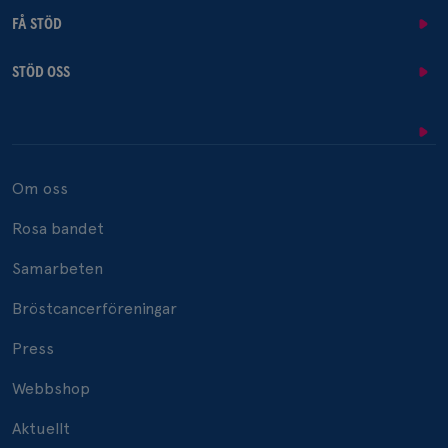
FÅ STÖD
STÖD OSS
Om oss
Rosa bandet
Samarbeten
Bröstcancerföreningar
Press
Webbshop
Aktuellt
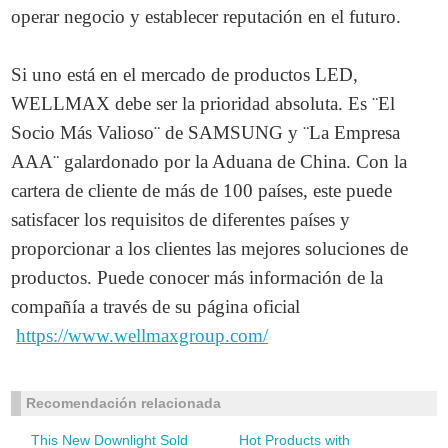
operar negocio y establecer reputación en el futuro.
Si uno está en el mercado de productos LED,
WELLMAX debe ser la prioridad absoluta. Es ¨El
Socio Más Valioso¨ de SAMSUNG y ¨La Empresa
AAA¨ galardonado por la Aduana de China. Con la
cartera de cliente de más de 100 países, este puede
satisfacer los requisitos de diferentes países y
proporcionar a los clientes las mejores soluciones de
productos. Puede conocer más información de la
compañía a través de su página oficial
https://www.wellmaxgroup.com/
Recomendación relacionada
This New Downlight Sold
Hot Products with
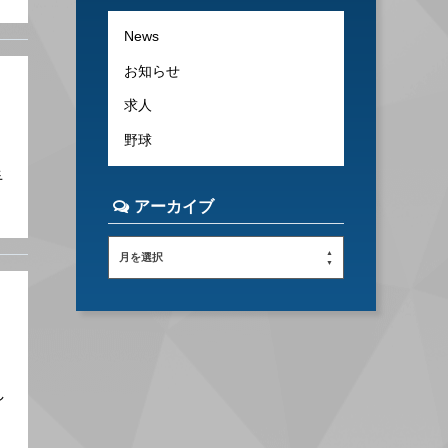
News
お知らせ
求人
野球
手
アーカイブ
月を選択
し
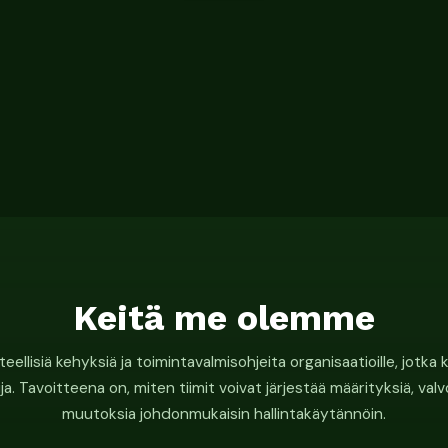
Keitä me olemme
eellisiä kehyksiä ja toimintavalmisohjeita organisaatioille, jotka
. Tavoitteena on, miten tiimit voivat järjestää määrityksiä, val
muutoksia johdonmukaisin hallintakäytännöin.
......
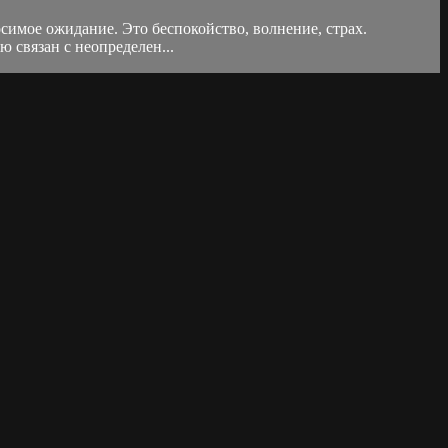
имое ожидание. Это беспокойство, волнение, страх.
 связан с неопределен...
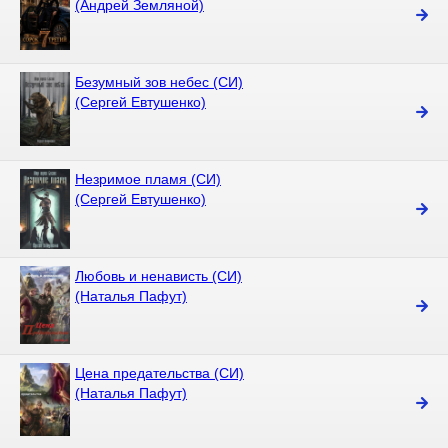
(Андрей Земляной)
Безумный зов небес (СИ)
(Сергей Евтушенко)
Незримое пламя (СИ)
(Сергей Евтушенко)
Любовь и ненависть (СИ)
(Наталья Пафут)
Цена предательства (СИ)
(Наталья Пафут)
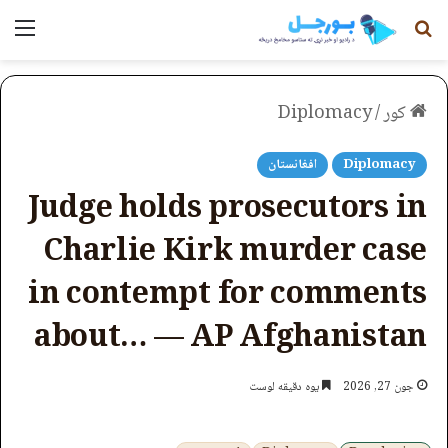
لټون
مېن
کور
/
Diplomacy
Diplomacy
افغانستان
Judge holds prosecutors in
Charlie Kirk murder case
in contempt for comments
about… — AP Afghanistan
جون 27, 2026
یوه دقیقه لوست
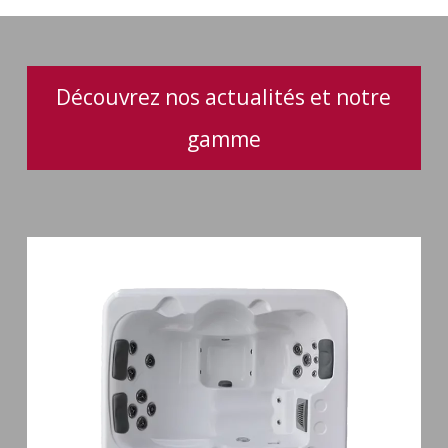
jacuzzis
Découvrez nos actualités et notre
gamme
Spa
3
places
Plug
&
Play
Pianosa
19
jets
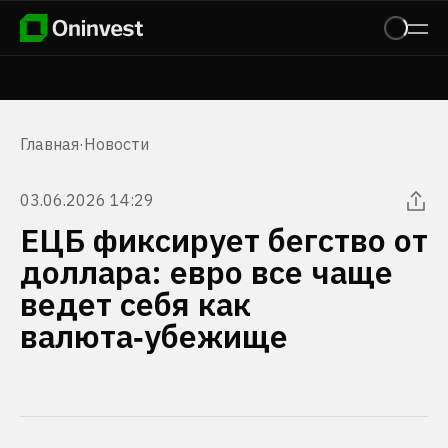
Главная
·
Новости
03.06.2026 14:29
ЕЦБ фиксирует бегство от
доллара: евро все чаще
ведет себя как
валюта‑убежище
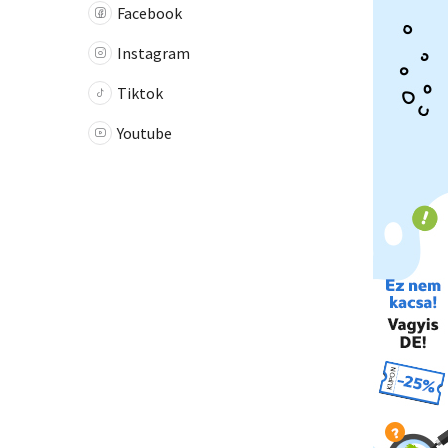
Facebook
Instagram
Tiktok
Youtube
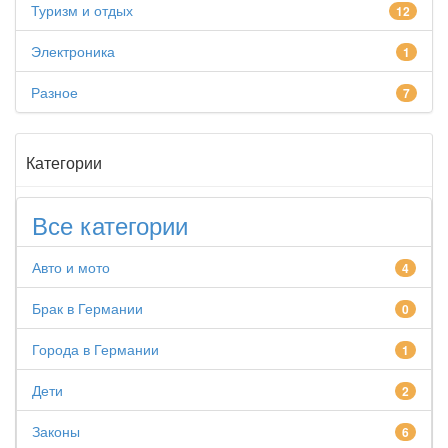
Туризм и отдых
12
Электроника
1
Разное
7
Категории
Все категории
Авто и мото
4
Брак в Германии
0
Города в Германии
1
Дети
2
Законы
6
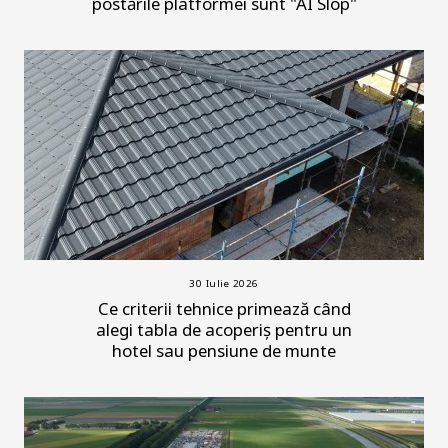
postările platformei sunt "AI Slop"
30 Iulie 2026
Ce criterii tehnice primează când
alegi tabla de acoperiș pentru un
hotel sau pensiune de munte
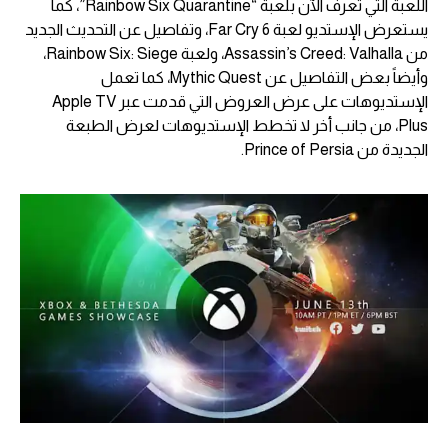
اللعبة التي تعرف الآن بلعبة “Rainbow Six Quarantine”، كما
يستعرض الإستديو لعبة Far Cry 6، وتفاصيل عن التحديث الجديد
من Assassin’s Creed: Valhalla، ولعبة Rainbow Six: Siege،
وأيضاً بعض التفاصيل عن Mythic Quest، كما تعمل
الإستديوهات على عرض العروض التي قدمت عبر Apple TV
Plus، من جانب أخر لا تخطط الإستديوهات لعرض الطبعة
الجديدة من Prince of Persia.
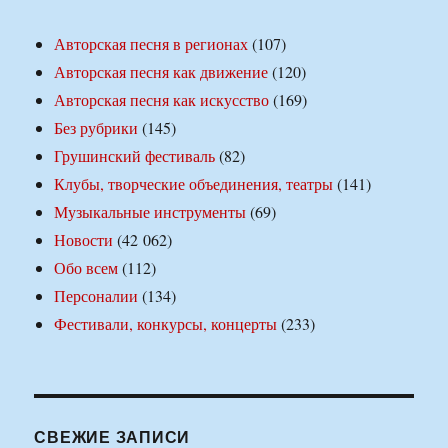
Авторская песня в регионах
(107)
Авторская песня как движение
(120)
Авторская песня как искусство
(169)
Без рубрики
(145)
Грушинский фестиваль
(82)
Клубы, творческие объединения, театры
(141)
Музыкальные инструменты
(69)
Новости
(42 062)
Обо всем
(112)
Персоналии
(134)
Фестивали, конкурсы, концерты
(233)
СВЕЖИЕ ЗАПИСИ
......
Select the lines in this material that hold the word "Авторская", leaving none out.

▶ _OUTPUT OF THE EXERCISE_
Авторская песня в регионах
Авторская песня как движение
Авторская песня как искусство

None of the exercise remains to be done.